Warum sind Teile der afghanischen Bevölkerung so vom Rassismus geprägt?

1 Antwort

Hallo Said,

Jahrtausende haben sich auf der ganzen Welt Völker durchmischt. Keiner kann behaupten, dass das immer ohne Konflikte abgegangen ist. Aber Fakt ist ja, dass es auch heute noch weltweit viele gemischte Regionen gibt, in denen sich die Menschen nicht wegen ihrer Ethnie die Köpfe einschlagen.

Obwohl es augenscheinlich weltweit immer problematischer wird.

Der ursprüngliche Grund hierfür ist das Aufkommen des Bürgerlichen Staates. Ein Gebilde, das aus dem europäischen Feudalismus des 19. Jahrhunderts entstanden ist. Der Bürgerliche Staat ist ein NATIONALstaat. Er ist nicht mehr das willkürliche Besitztum einer Herrscherfamilie oder -clique. Sondern ein eigenständiges Gebilde, das dem Willen seiner Bürger unterworfen ist. Was auch Diktatur heißen kann und was heute auch weit verbreitet ist.

Der Bürgerliche Staat befindet sich in Konkurrenz mit anderen Bürgerlichen Staaten. In Abgrenzung zu denen braucht er also eine eindeutig definierte und auch akzeptierte Herrschaft, ein klar umrissenes Territorium, und jetzt kommt's: Ein HOMOGENES Volk. Und homogen heißt hier, dass dieses Volk sich all die Zumutungen gefallen lässt, die sein Staat für es bereit hält. Und der Klassiker dieser Zumutung ist ja der Krieg, in dem der Bürger sein ganzes Leben für sein Vaterland zur Disposition stellen muss.

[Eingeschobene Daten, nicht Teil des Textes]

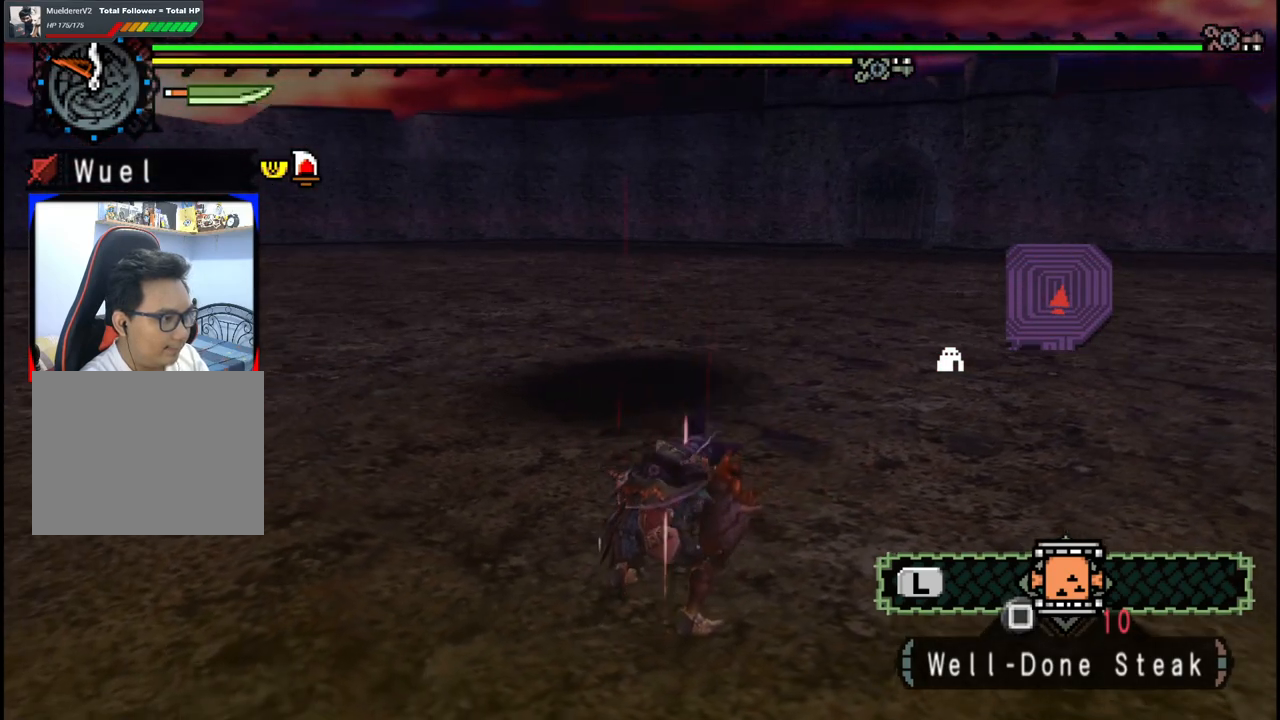
{"dt_ms": 500, "buttons": [], "left_stick": "up", "right_stick": "center", "events": []}
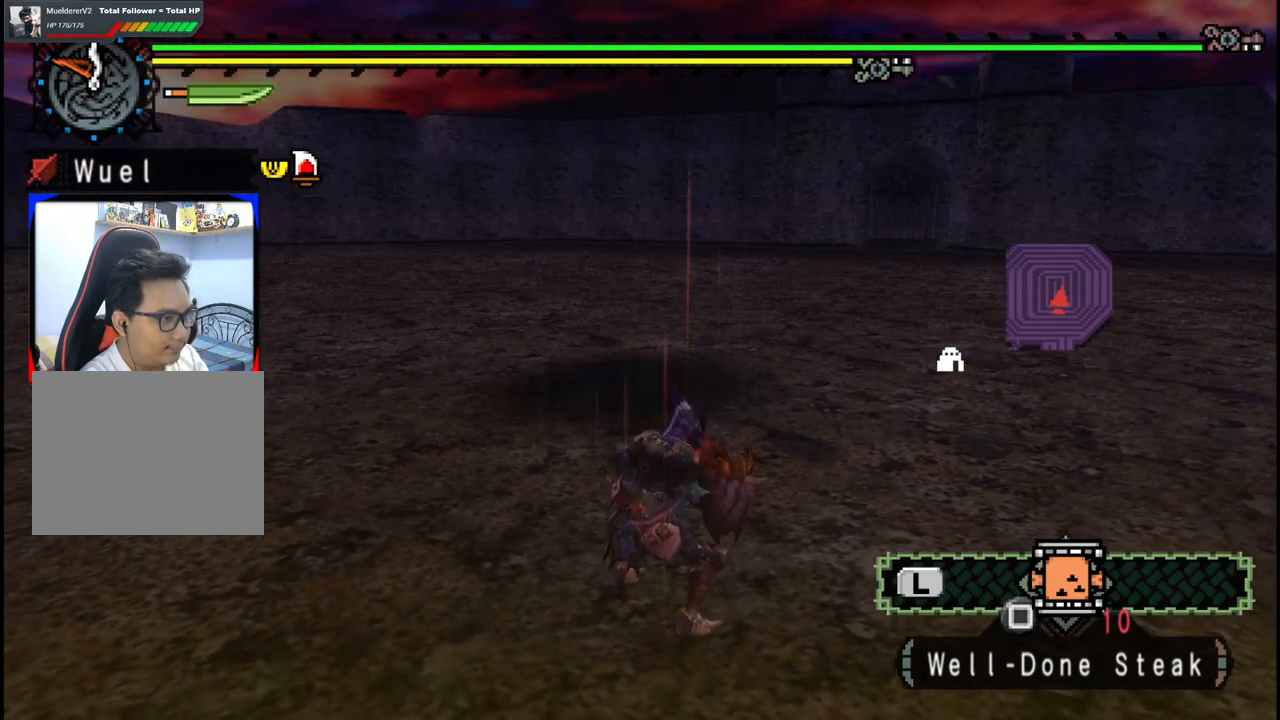
{"dt_ms": 500, "buttons": [], "left_stick": "up", "right_stick": "center", "events": []}
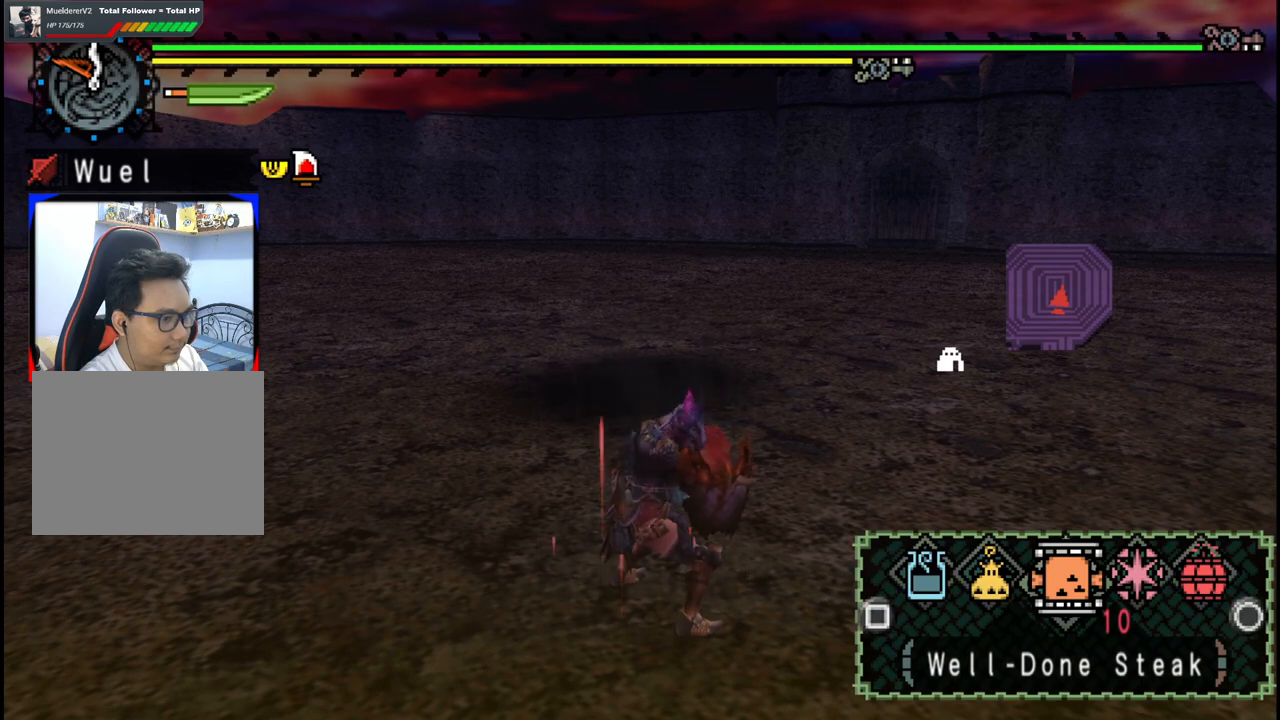
{"dt_ms": 500, "buttons": [], "left_stick": "up", "right_stick": "center", "events": []}
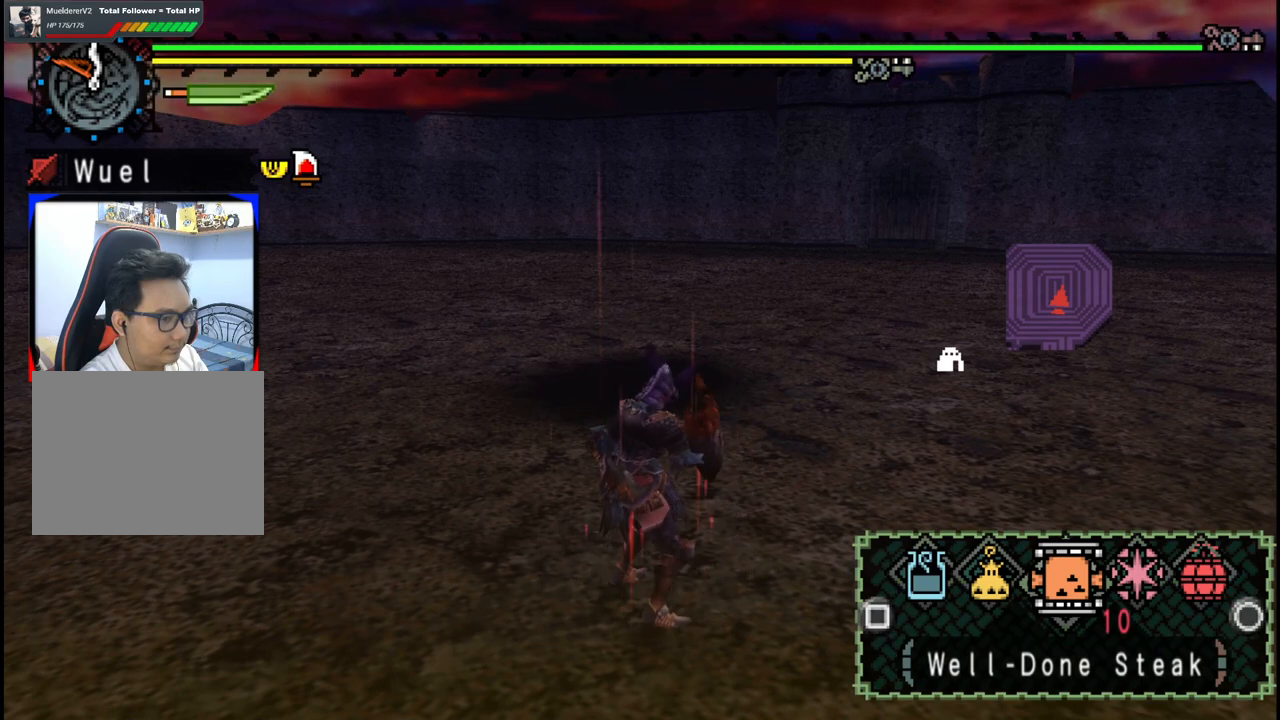
{"dt_ms": 500, "buttons": [], "left_stick": "up", "right_stick": "center", "events": [[100, "B", "down"], [150, "B", "up"], [233, "B", "down"], [300, "B", "up"]]}
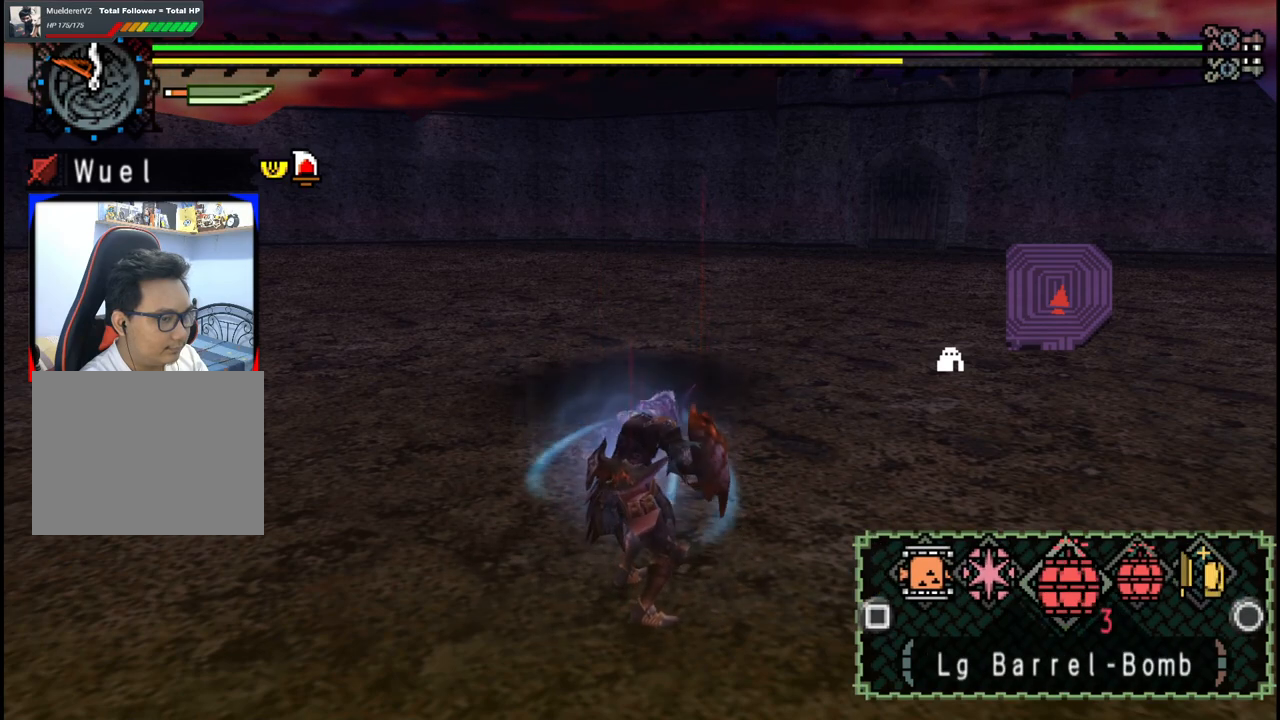
{"dt_ms": 500, "buttons": [], "left_stick": "up", "right_stick": "center", "events": [[183, "B", "down"], [233, "B", "up"]]}
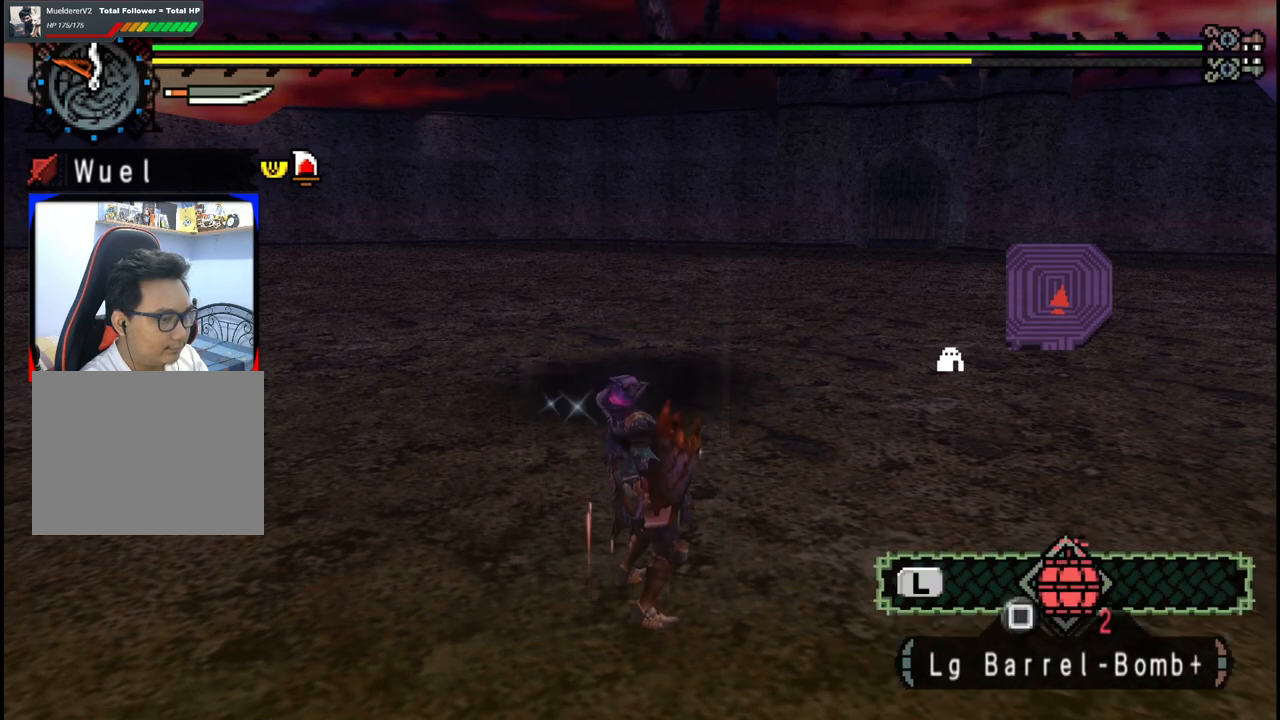
{"dt_ms": 500, "buttons": [], "left_stick": "up", "right_stick": "center", "events": []}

Für solch ein Volk braucht es eine starke innere Einstellung: Es muss sein Vaterland tief in seinem Herzen als das seine akzeptieren, es muss sich mit ihm identifizieren. Hierzulande ist das bestens sichergestellt: Die Deutschen fühlen sich als Deutsche, und ihr Vaterland heißt Deutschland. Der Idealfall.

Zum Beispiel in der Türkei war es zu Atatürk-Zeiten nicht so. Armenier und andere waren "unsichere Kantonisten" für die türkische Sache. Deshalb gab es an den Armeniern einen Völkermord.

Auch Afghanistan läuft ja offiziell als Staat. Es gibt dort also auch immer wieder Ambitionen in Richtung eines homogenen Volkes. Diesem wird erzählt, dass der genuine Afghane einfach aufgrund seiner Ethnie privilegiert ist. (Dies ist in Deutschland übrigens nicht anders.) Andere Ethnien sind dem Afghanen, der sich als solcher fühlt, also suspekt. Eine andere Sprache und ein anderes Aussehen geben dann gern den Ausschlag, wenn es auf dem Wochenmarkt mal Streit gibt. Wie gerade in Myanmar geschehen - Konflikt der Rohingya.

Dass man Afghanistan aber kaum überhaupt als Staat bezeichnen kann, zumindest nicht als homogenen, spielt hier nun keine Rolle. Es wird vielleicht ein weiterer "Failed State" werden - wie zum Beispiel Somalia. Solche Staaten, die nie welche waren, sind die ersten Opfer einer heute immer unerbittlicheren imperialistischen Konkurrenz. Sinkendes Interesse der Großmächte an den Rohstoffen und der Bevölkerung der armen Länder.

Die Chinesen könnten dem ganzen eventuell in den nächsten Jahren eine etwas andere Richtung geben. Der Westen sieht seine Felle wegschwimmen. Aber das ist ein anderes Thema.